DHSC priority: Keep people healthy and support economic productivity and sustainable public services.

Added value: Regional and care pathways are beginning to address health inequalities across the health and care system in the North of England to reduce unjustified variations in health outcomes. The creation of new algorithms and analytical platforms has the potential to be applied throughout the UK to assist DHSC in improving the health of the population.

DHSC priority: Transform primary, community and social care to keep people living more independent, healthier lives for longer in their community.

Added value:  The CHC programme has established the foundational infrastructure across the North of England to improve health and care through better use of digital, data and technology. The knowledge and skills of CHC staff and partnerships could be leveraged as part of the wider DHSC digital revolution.

DHSC priority: Support the NHS to deliver high quality, safe and sustainable hospital care and secure the right workforce.

Added value: The collaborative and multidisciplinary approach of the CHC programme has allowed innovation in the creation and piloting of prediction models that can highlight resource and staffing gaps during period of high demand, which could be applied across the U.K. Some care pathways are testing a more targeted approach to solving health inequalities, enabling clinicians to learn from and evolve patient pathways in a shorter period of time.

DHSC priority: Support research and innovation to maximise health and economic productivity.

Added value: CHC programme funding has contributed to the building of technology and health informatics infrastructure in NHS organisations across the North of England, allowing the flow of data to identify key health issues within local populations.
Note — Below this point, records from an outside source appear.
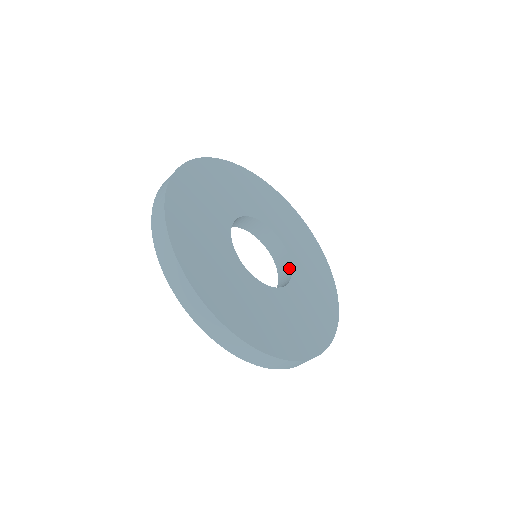
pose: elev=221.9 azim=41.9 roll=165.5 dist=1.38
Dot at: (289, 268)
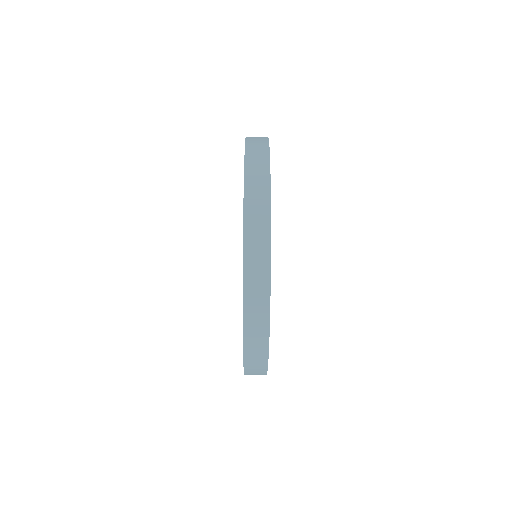
Dot at: occluded
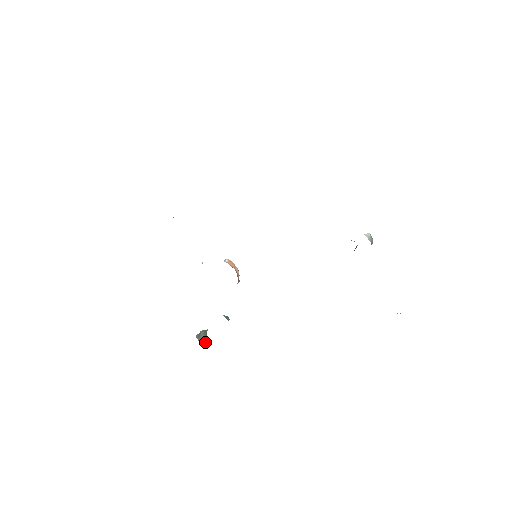
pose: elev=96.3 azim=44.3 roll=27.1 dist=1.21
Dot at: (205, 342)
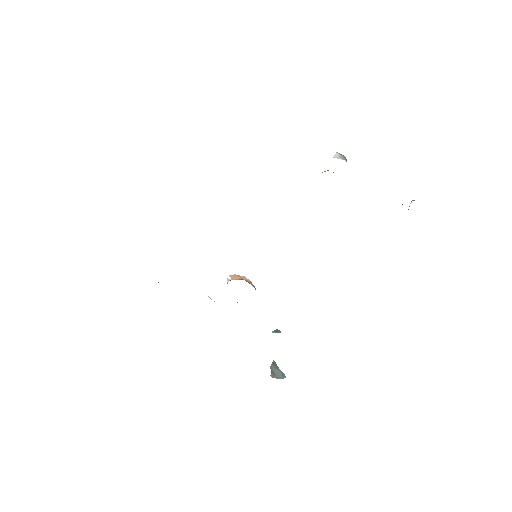
Dot at: (283, 375)
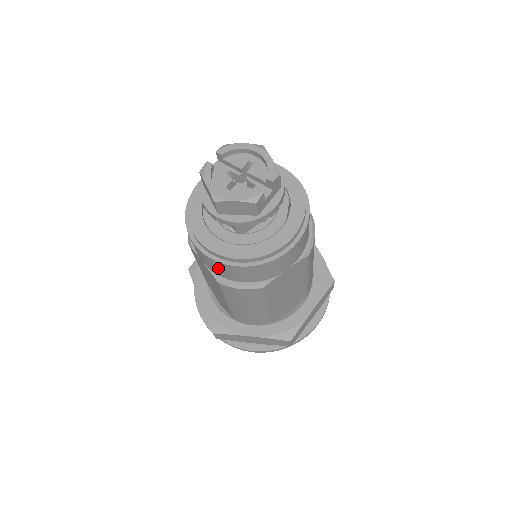
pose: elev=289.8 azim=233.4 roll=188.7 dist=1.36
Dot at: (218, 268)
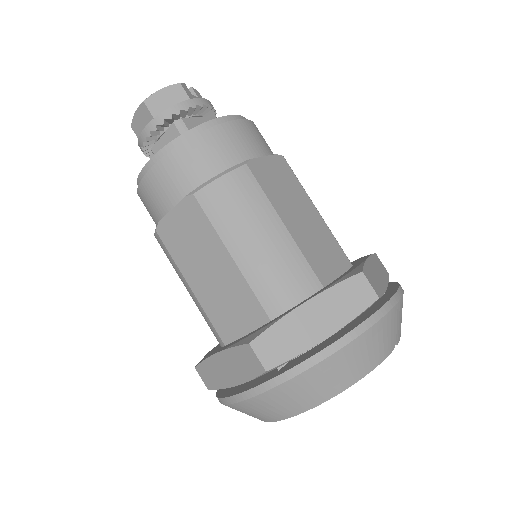
Dot at: (181, 169)
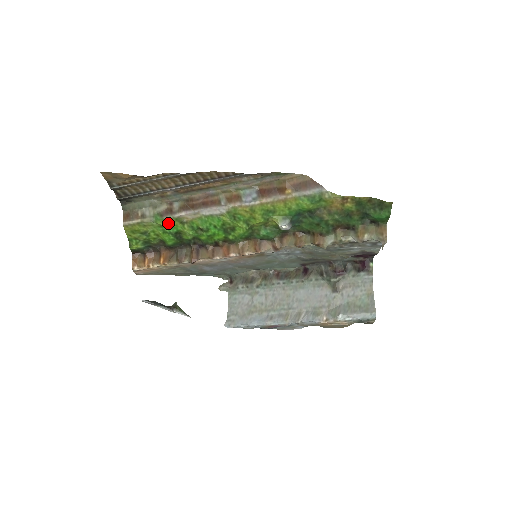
Each region has developed its own infrastructure for clinical research and medical innovation through the creation of Arks and employment of skilled staff.

DHSC priority: Ensure accountability of the health and care system to Parliament and the taxpayer; and create an efficient and effective DHSC.
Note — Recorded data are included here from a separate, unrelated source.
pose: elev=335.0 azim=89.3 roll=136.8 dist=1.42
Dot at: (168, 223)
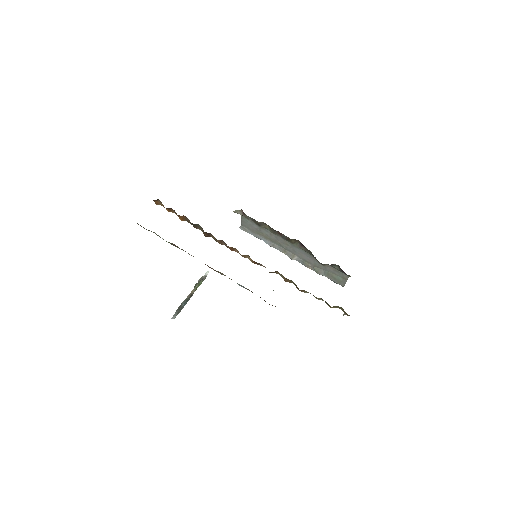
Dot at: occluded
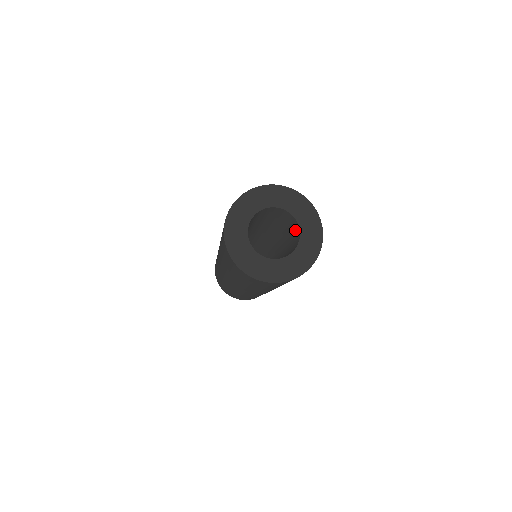
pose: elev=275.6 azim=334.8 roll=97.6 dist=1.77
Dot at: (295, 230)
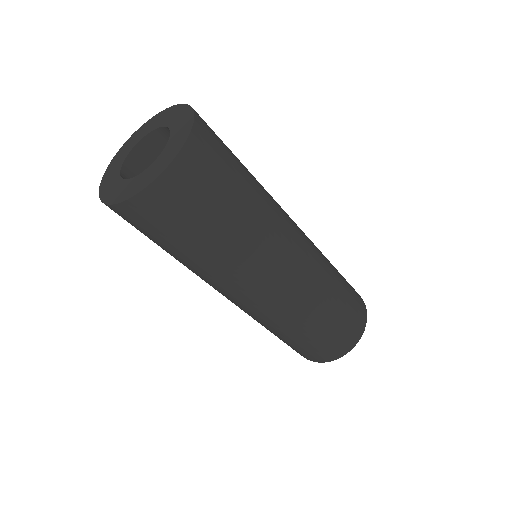
Dot at: occluded
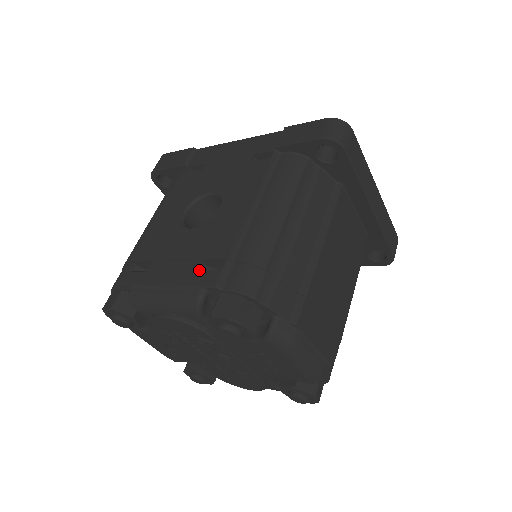
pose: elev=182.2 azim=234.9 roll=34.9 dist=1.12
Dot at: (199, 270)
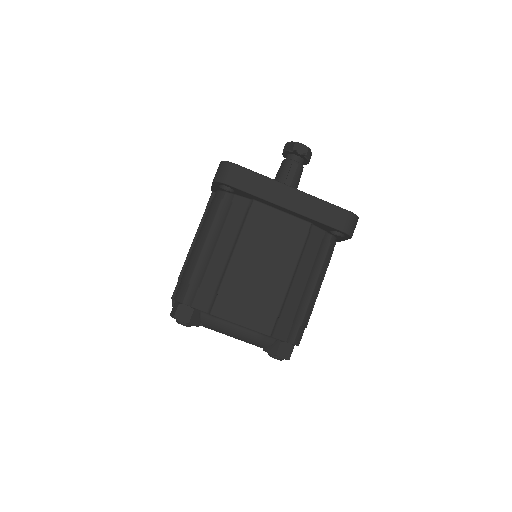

Added value: There are a number of areas where CHC programme outputs could be shared and applied across the U.K. For example, the creation of regional governance structures to facilitate the use of routinely collected patient data in research, data sharing agreements and creation of patient and public involvement groups.

DHSC priority: Create value (reduced costs and growing income) by promoting better awareness and adoption of good commercial practice across the DHSC and our arm’s length bodies.

Added value: The CHC programme has created regional partnerships across the North of England between NHS Trusts, HEIs and industry with governance structures and commercialisation protocols in place that protect patient data confidentiality that could be utilised by the DHSC in driving innovation and digital change with NHS suppliers both nationally and internationally.

Connected Health Cities International

CHC has developed a pipeline of international routes for scale-up, sustainability and knowledge transfer.

This was supported by regular and repeated engagement with academic institutions, health organisations, government bodies and industry across the US, Canada, Australia, Singapore, China, Japan and Europe. Engagement was holistic: presenting the CHC programme at international conferences and symposia (e.g. Medical Informatics Europe, Hi.Tec Singapore 2019, BioJapan 2018), development of longer-term collaborations and replication of the methodology and projects, and meetings with senior leaders in governments and health authorities.

A wide range of health system leaders have explored collaboration including: the Singapore Ministry of Health; New South Wales Ministry of Health; South Australia Health and Medical Research Institute; Beijing University (PKU) National Institute for Health Data Science; China National Health Development Research Centre; Institute for Global Health Policy Research, and World Economic Forum (WEF) Centre for the Fourth Industrial Revolution, Japan.

As a result of this successful international relations programme, a community of practice has been agreed to promote sharing and access to a suite of online tools and software.